Text block
* Start *
Why the long drought?
“Ohio is a mainstream state that tends to elect mainstream candidates,” said Neil Newhouse, a Republican pollster in suburban Washington. “The mainstream candidates from either side of the aisle don’t tend to have strong access in presidential primaries of late.”
Voters will have to decide if Republican John Kasich and Democrat Sherrod Brown are too “mainstream” for the presidency. Both are considering presidential bids in hopes of ending the state’s 95-year absence from the White House. (Kasich was actually born in Pennsylvania, though he’s made Ohio his home for more than 45 years, while Brown was born in Mansfield.)
If Kasich runs, it will be his third attempt. He briefly sought the 2000 Republican nomination, and then tried again in 2016, winning just one primary state: Ohio. Brown, on the other hand, landed on Hillary Clinton’s list of possible running mates, but she chose Virginia senator Tim Kaine instead.
Changing era
Ohio’s recent back-seat status when it comes to presidential candidates is a far cry from the immediate period after the Civil War, when the cradle of presidents label was well deserved.
From 1869 to 1881, Ohio owned the presidency, with Grant serving from 1869 to 1877, Rutherford B. Hayes from 1877 to 1881 and Garfield from March 1881 until his assassination six and a half months later. All were from Ohio.
History has generally given those presidents poor reviews, but James Robenalt, a presidential historian and Cleveland-based attorney, said they were the group that had to unify the nation after the Civil War.
“They knit the country back together again,” he said.
Back then, as Ohio was considered a swing state because it had both northern and southern-style components, said Kyle Kondik of the University of Virginia Center for Politics. During that era – when Republicans were a party of the north and Democrats a party of the south – “there was a real feeling that having an Ohioan on the ticket was good politics.” Ohio was one of the few states that could back either a Democrat or a Republican.
The state is still relevant, with 18 coveted electoral votes, but factors that include geography have made it harder for an Ohioan to win the nomination.
The proximity of New Hampshire as the state with the first presidential primary has attracted scores of candidates from adjacent states. Massachusetts statewide officials such as Democrats John Kerry in 2004, Paul Tsongas in 1992, and Michael Dukakis in 1988 all won the New Hampshire Primary as did Republican Mitt Romney in 2012, who had been governor of Massachusetts.
Sen. Bernie Sanders, an independent from Vermont, easily won the 2016 New Hampshire Democratic Primary while Democratic Sen. Elizabeth Warren of Massachusetts intends to run for president in 2020.
By contrast, Ohio is simply not close to any the early states of Iowa and New Hampshire. In 2016, John Kasich — into his second term as governor of Ohio — bypassed Iowa and devoted his energies to New Hampshire. But he finished a distant second to Trump in New Hampshire and he never posed a serious challenge afterward.
“The Democrats make a mistake,” said Mary Anne Sharkey, a non-partisan consultant in Cleveland. “They should be looking to Ohio for candidates. If you can get Ohio, Michigan and Pennsylvania the ballgame is over.”
Sharkey said national Democrats too often look at the presidential race “from an East Coast perspective. They are not looking at how you can actually win,” she said.
* End *
Dataset rows
* Start *
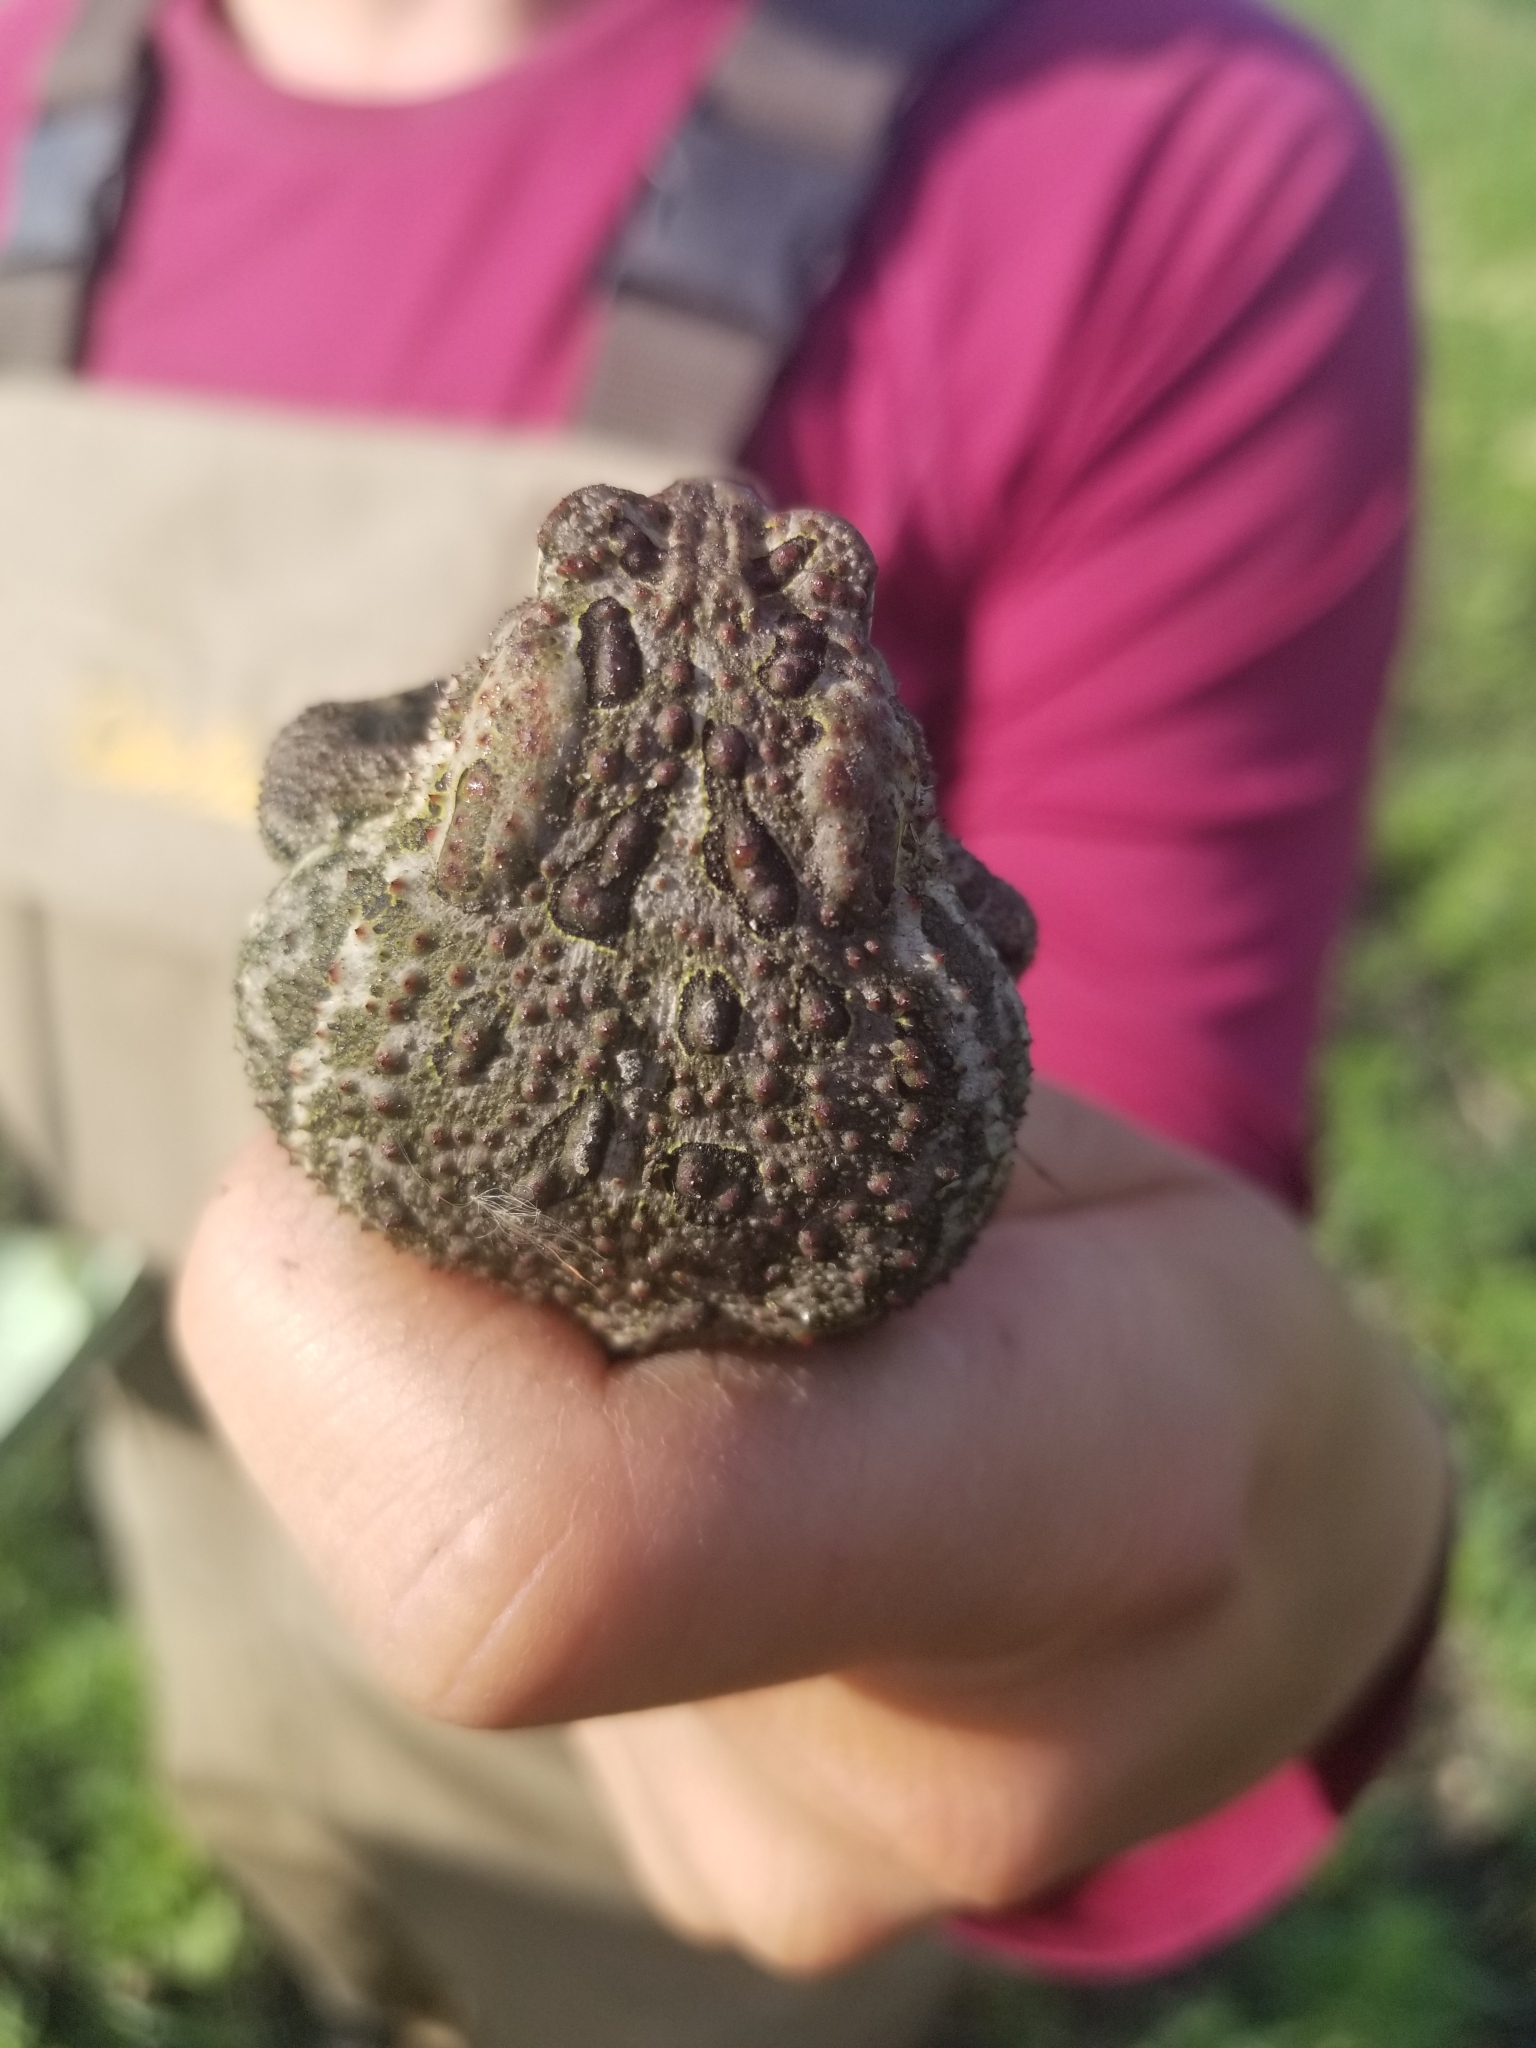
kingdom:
* End *
* Start *
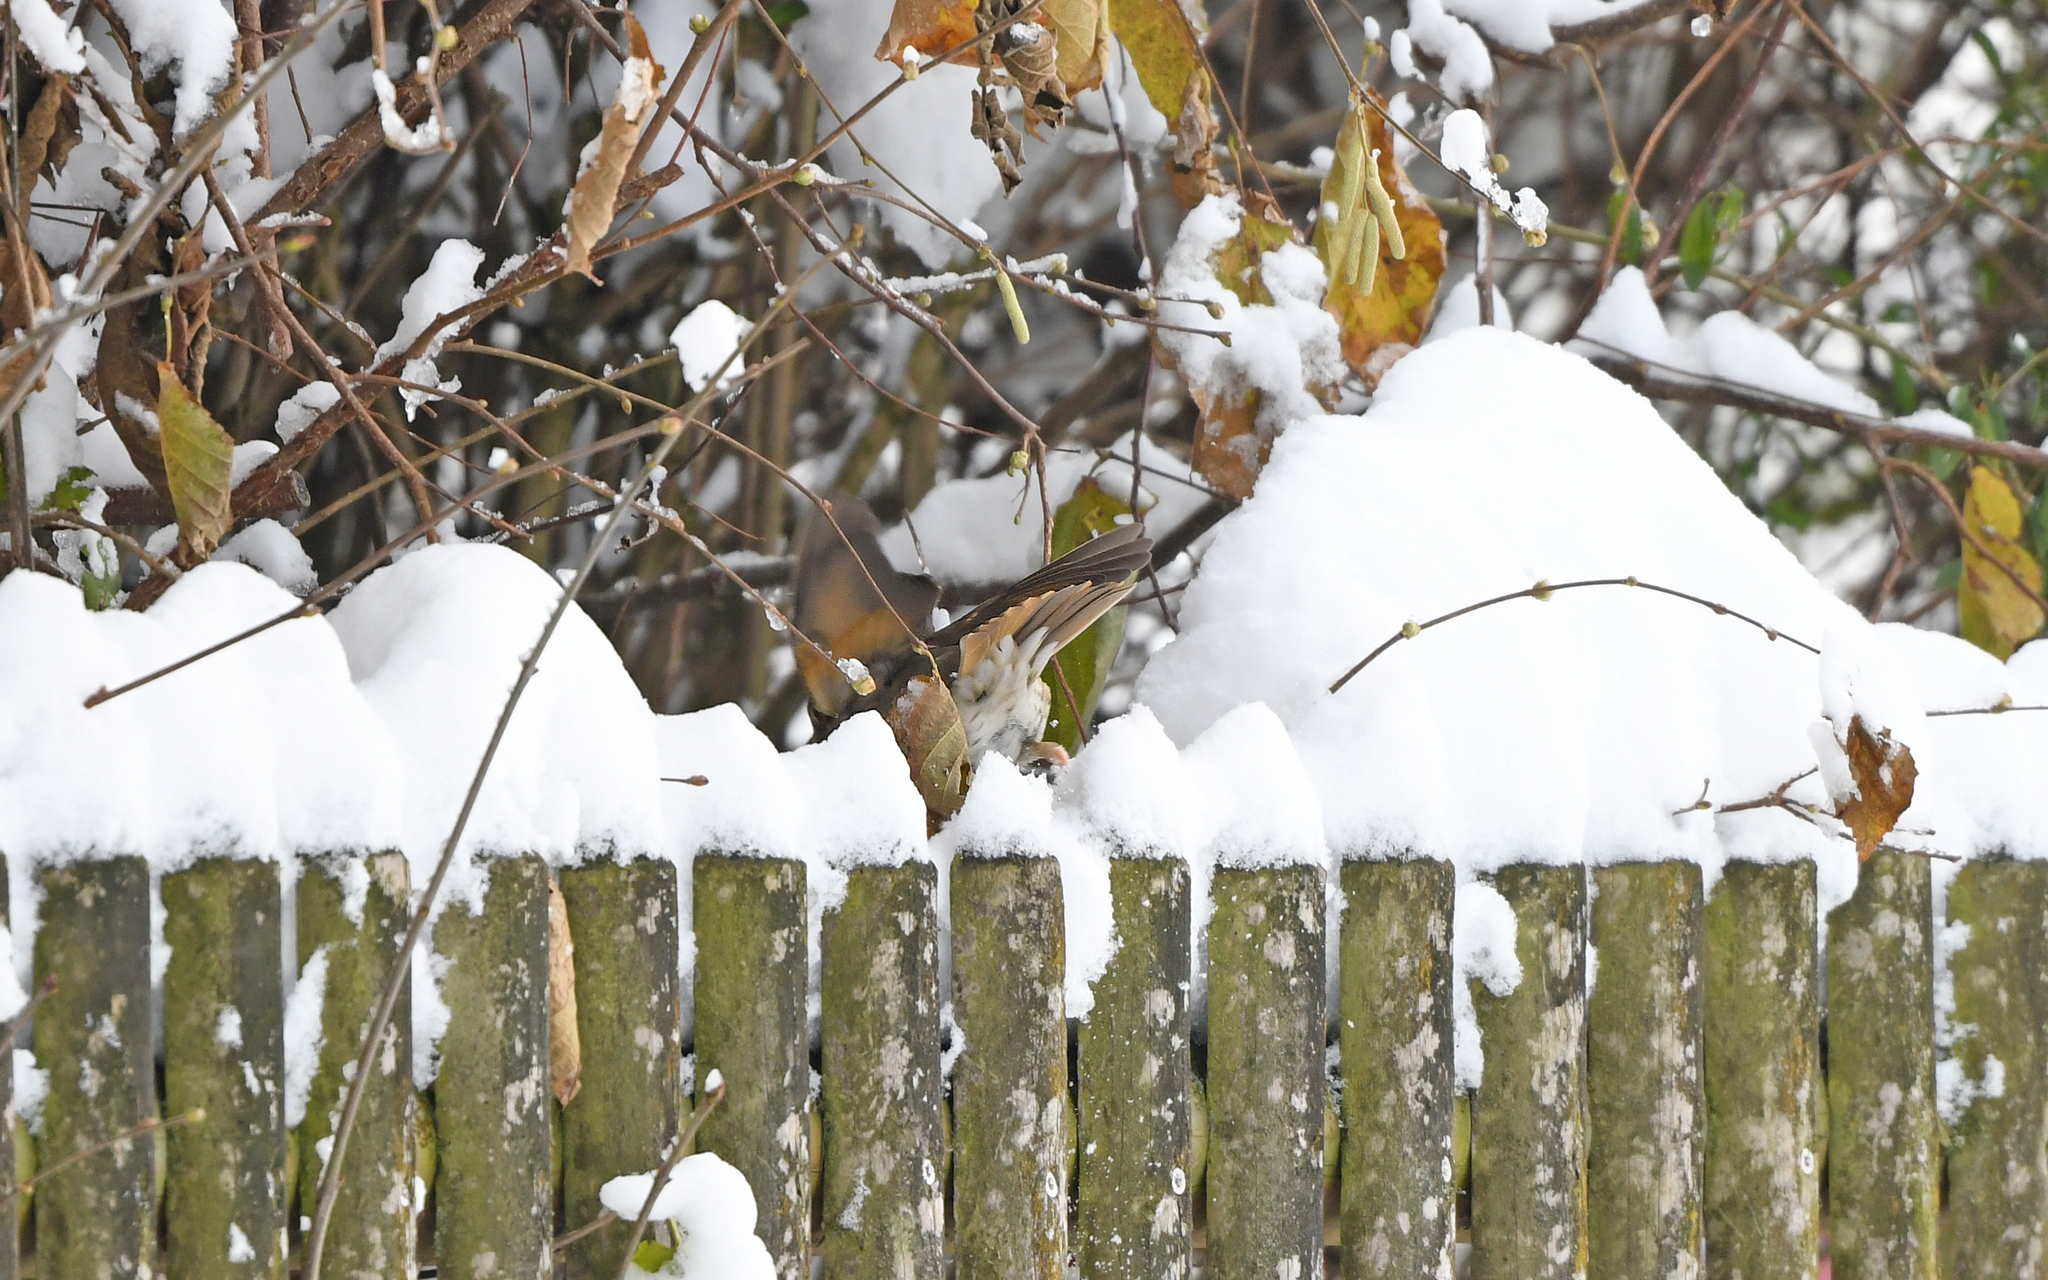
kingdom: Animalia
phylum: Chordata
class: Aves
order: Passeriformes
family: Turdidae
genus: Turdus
* End *
What needs to be done
Write a continuation of the article on Ohio and the presidency, starting after its final sentence. The data has no connection to the article about Ohio's long absence from the presidency.

Written reply
“You have to pick up the heartland,” Sharkey said. “Those are the states which are in play. We know how the East Coast is going to vote. We know how the West Coast is going to vote. We know how the South is going to vote.”
Some wonder if the early primaries play a role in the state’s lack of candidates.
“I don’t think it’s because we are running dolts,” said James Ruvolo, former chairman of the Ohio Democratic Party. “The problem is we’ve never really had somebody who has planned this right: get started early, and camp out in New Hampshire, Iowa and South Carolina. “Unless they are willing to do that, forget it. Kasich got in late. You can’t wait.”
Possible contenders
The last truly serious presidential contender from Ohio was Republican Sen. Robert Taft, son of President William Howard Taft. As the leader of the conservative and isolationist wing of the Republican Party, Taft was a formidable contender for the GOP nomination in 1940, 1948 and 1952.
But in each case, the Republicans opted for more internationalist nominees – Wendell Willkie in 1940, Thomas Dewey in 1948 and Dwight Eisenhower in 1952. Only Eisenhower won.
Ohio has had some strong would-be candidates in recent decades that just never opted to pull the trigger, said Kondik. Former Ohio Senator and Gov. Frank Lausche was considered as a possible running mate to both Republican Dwight Eisenhower and Democrat Harry Truman. Neither man ultimately selected him.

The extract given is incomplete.